A Confederação Nacional das Instituições Financeiras (CNF) ainda não definiu se vai judicializar a questão. Espera a edição de um novo decreto para tomar uma decisão, segundo seu presidente, Rodrigo Maia.
Mas a entidade entende, acrescenta o dirigente, que, no caso do risco sacado, por não se tratar de operação de crédito, como o governo quer caracterizar, não poderia haver alteração por decreto, seria necessário um projeto de lei. “Vamos aguardar o novo decreto porque, de fato, achamos que há uma inconstitucionalidade nisso”, afirma.
Na Justiça, as empresas discutem especialmente a tributação sobre operações de risco sacado. Os pedidos analisados até agora, porém, foram negados. Em Florianópolis, o juiz Eduardo Didonet Teixeira, da 9ª Vara Federal, negou liminar à fabricante de embalagens Copobras (processo nº 5020466-35.2025.4.04.7200).
Pedido de liminar feito pela Sodexo para não incidência do IOF sobre operações de risco sacado também foi negado pela 7ª Vara Cível Federal de São Paulo. A empresa alegou, no processo, que para o pagamento dos bens e serviços adquiridos de diversos fornecedores, firma convênios com banco para a realização de operações de “risco sacado” ou “forfait”.

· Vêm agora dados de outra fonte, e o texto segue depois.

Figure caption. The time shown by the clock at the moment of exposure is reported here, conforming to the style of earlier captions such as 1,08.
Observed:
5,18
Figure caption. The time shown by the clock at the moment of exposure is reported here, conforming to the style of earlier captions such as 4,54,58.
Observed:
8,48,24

A Sodexo explica, na ação, que para os fornecedores (pequenas e médias empresas, em geral) não valerá mais a pena a realização da operação de risco sacado e, assim, a relação existente entre a empresa os fornecedores se fragilizará (processo nº 5015254-62.2025.4.03.6100).

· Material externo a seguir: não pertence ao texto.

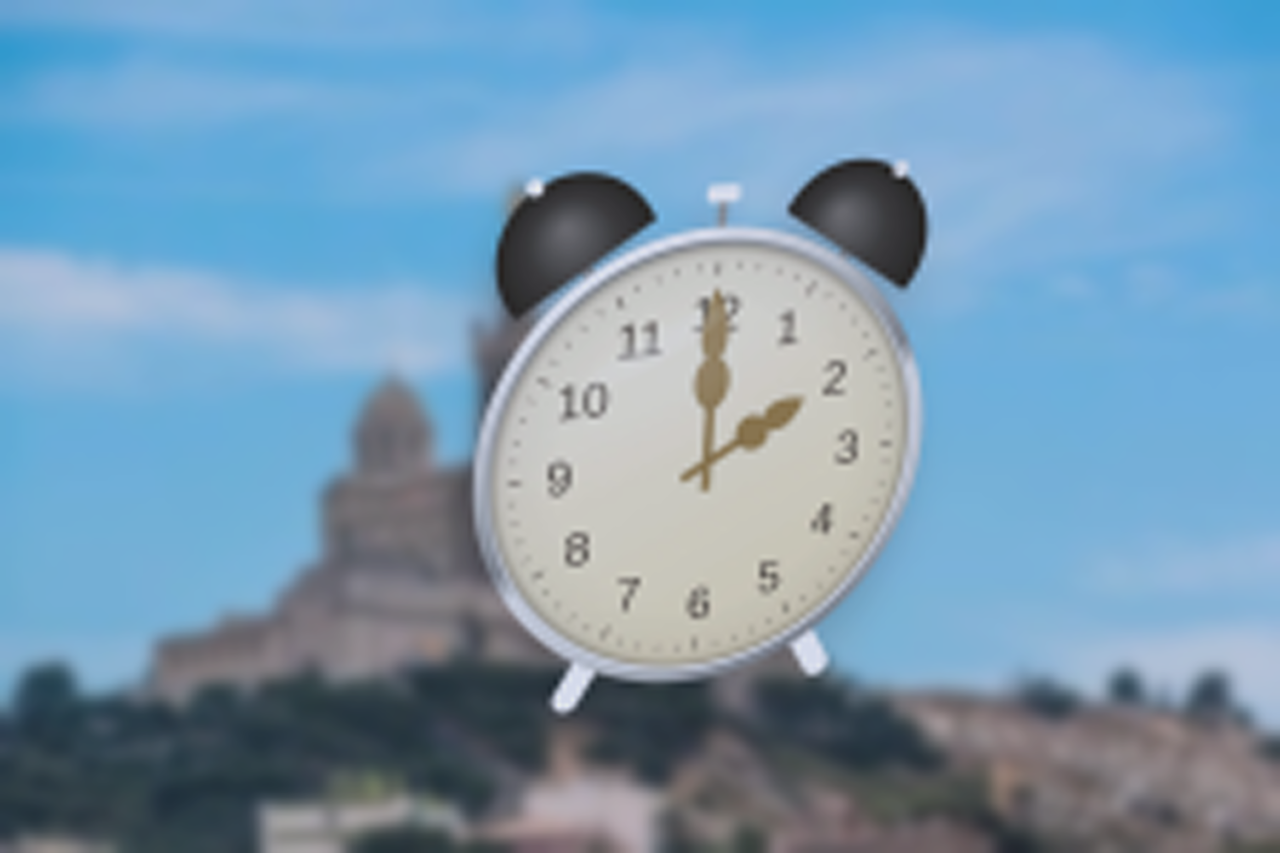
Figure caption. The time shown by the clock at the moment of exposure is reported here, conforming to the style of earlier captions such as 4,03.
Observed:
2,00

Na decisão, a juíza Julia Cavalcante Silva Barbosa afirma que foram feitas “alegações genéricas”, sem demonstração de prejuízo expressivo e irreparável, ou de difícil reparação até o julgamento de mérito. “As meras alegações de que estaria sujeita ao pagamento de valores que entende indevidos, durante o período, não é suficiente à configuração do risco necessário à análise da medida na atual fase processual”, diz.
No Rio de Janeiro, a 2ª Vara Federal negou a liminar pedida pela empresa Bemobi contra o decreto. O pedido alega desvio de finalidade da função extrafiscal do IOF, e também a inaplicabilidade do aumento de alíquotas a operações de crédito contratadas antes da publicação do decreto (processo nº 5055904-71.2025.4.02.5101).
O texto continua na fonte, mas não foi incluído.